A Syracuse professor and artist who grew up on a Pennsylvania farm is capturing worldwide attention for his experimental work creating trees that can bear 40 different varieties of fruit.
Sam Van Aken, an artist and sculptor at SU's College of Visual and Performing Arts, designed the "living art" concept through a multi-year process called chip grafting, which involves slicing a branch with a bud from one tree and inserting into a slit in the branch of a "working tree" that bears a different variety of fruit, which Van Aken explains in the National Geographic video below.
The project gained attention when it became a symbol for the Syracuse 9/11 Memorial, planted on a university quad in hopes of yielding a variety of cherries, peaches, plums, nectarines, and apricots, Syracuse.com reports. Van Aken explained that he chose the number 40 because of its appearance in the Bible as a representation of bounty.

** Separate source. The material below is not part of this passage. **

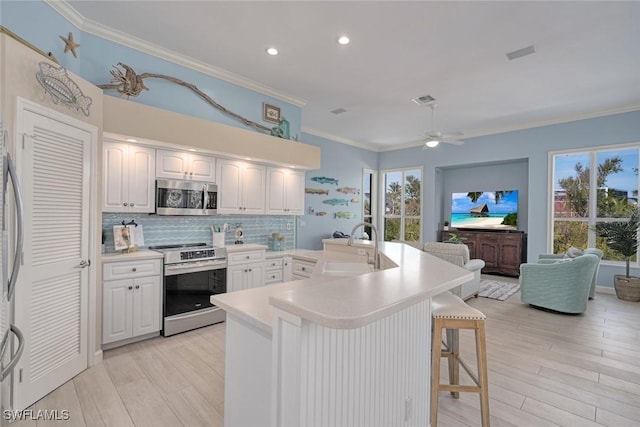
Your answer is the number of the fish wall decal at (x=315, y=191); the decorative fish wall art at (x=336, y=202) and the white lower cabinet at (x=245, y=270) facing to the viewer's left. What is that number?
2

According to Epicurious, Van Aken now has 16 trees planted in museums, community centers and private art collections across the United States. He views it as part of a much larger project that could blossom into a new agricultural and conservation practice.

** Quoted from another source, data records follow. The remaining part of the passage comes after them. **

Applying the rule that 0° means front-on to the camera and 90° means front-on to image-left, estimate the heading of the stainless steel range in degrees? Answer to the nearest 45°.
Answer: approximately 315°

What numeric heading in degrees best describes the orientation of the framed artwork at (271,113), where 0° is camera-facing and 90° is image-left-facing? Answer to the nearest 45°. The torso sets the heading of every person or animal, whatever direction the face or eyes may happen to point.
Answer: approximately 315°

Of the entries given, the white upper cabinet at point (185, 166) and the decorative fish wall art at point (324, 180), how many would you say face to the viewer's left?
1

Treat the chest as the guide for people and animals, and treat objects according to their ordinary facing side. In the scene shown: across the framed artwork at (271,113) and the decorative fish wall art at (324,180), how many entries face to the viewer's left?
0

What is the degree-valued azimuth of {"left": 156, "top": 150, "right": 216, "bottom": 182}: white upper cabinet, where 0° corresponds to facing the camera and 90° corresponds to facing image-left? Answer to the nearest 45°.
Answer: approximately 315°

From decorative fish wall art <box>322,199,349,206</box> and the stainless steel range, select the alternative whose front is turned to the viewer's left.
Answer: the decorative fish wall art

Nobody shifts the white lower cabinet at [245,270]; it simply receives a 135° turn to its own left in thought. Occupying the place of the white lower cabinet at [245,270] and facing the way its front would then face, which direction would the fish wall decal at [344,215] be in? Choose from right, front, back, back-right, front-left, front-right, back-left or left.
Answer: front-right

"As the project evolved, it took on more goals," he told the food site. "I realized that for various reasons, including industrialization and the creation of enormous monocultures, we are losing diversity in food production and that heirloom, antique, and native varieties that were less commercially viable were disappearing. I saw this as an opportunity to, in some way, preserve these varieties."
For those curious to see Van Aken's work first-hand, one of his trees bearing multiple fruits can be found in Short Hills, New Jersey. Other trees are located in Sante Fe, New Mexico; Short Hills, New Jersey; Louisville, Kentucky; Pound Ridge, New York; and the memorial tree at Syracuse University.